0

I have a huge csv file (like 8GB or much more, with millions of lines), the first field is a text field (no quoting), the second one is a date in the format mm/dd/yyyy. The other fields may vary. No header, utf8 encoding. See an example here:

Lorem ipsum dolor sit amet,10/30/2020,2340.234450,pet,999
consectetur adipiscing elit,10/30/2020,54.2,home,577

I need to efficiently (as quick as possible) sort the file by dates, using Python, without loading all the file together into memory. The problem is I have little memory (4GB RAM or so). Older dates should go first.

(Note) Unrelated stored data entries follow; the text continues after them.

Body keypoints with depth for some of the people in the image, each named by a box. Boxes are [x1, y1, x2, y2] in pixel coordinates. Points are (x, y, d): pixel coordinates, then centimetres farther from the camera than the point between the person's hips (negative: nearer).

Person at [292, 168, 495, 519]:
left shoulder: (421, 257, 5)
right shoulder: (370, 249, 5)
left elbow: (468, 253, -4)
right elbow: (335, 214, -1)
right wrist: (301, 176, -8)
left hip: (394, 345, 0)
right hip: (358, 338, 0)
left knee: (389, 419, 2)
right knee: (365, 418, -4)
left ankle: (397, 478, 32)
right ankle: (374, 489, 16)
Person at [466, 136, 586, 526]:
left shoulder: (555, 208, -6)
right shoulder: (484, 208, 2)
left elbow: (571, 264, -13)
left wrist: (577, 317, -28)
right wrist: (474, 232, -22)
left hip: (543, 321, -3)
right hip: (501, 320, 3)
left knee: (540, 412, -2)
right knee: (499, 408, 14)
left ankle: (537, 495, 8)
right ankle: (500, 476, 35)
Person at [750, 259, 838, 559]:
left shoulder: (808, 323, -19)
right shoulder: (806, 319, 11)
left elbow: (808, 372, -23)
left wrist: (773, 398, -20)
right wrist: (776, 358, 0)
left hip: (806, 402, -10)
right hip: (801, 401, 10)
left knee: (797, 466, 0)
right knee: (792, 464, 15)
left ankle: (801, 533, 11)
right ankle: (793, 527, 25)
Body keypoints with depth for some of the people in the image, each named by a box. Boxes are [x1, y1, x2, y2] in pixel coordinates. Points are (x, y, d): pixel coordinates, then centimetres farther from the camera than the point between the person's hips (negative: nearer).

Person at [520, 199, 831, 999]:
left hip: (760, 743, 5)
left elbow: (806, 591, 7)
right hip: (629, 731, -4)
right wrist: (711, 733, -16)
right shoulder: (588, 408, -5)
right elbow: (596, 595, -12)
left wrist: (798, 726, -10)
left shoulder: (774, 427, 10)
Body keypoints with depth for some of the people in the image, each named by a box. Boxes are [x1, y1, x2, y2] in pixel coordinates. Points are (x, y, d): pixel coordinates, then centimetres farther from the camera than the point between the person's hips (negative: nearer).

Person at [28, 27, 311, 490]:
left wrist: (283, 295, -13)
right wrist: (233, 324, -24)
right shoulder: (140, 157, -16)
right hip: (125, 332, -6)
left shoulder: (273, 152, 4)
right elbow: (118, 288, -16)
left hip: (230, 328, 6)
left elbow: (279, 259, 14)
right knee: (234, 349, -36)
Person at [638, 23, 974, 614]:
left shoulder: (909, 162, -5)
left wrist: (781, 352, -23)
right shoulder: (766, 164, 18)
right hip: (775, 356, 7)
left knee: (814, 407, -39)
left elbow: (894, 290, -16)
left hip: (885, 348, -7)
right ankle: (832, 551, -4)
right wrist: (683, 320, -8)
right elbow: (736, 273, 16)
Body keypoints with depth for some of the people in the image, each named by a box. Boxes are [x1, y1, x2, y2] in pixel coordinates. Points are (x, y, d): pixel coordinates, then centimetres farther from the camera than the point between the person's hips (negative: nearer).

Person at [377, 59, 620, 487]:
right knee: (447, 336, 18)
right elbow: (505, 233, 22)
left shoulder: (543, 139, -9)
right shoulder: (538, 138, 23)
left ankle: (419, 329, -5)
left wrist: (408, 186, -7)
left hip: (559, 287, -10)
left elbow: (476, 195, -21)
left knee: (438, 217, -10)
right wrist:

I found some solutions (e.g. this and this) directly using the OS commands, but none specific to Python and date fields. Also, I cannot use databases. Could you help me?

Forinstance
  • 413
  • 4
  • 17
  • 2
    You can't sort something without loading it into memory. The pages you refer to, still are loading it into memory, but into *someone else's* memory. Eg. DOS/Unix SORT command's memory If you want to sort it, the entire contents have to be available in memory, otherwise the sort maybe inaccurate. – Benjamin Schollnick Oct 30 '20 at 15:36
  • I though I could, dividing it in chunks, or similar. Similar to this question: https://stackoverflow.com/questions/7361074/how-can-i-sort-large-csv-file-without-loading-to-memory. Now I edited the question, to be more specific. Could it be that I recursively load part of the file into memory and not all of it, if this is too much? – Forinstance Oct 30 '20 at 15:39
  • I would probably be better to use something like pandas to read the file, sort it by date and then save it again so it is at least in order. You are asking for a lot and expecting to do little. If memory is still an issue you could split the data up but I don't think you are going to get an answer you are looking for. – sntrenter Oct 30 '20 at 15:42

1 Answers1

0

You can try some "hack" solutions like uploading your file to a machine with more RAM (colab for example, though the upload will take some time).

You could also increase your SWAP memory to be able to load artificially in the RAM.

Or you could clean it a bit by extracting only the date column and an ID for each row (open it in chunks) then create a new dataframe with only ID and date, sort it normally and you will have the indexes in order.

However, you can't order your dataframe in chunks because depending on the sorting algorithm, it may be inaccurate. If you have this: 3 9 1 2 5 6 4 0 8 7 and order it in two chunks, you will have these: 1 2 3 5 9 || 0 4 6 8 7 how do you combine them without having to reorder everything?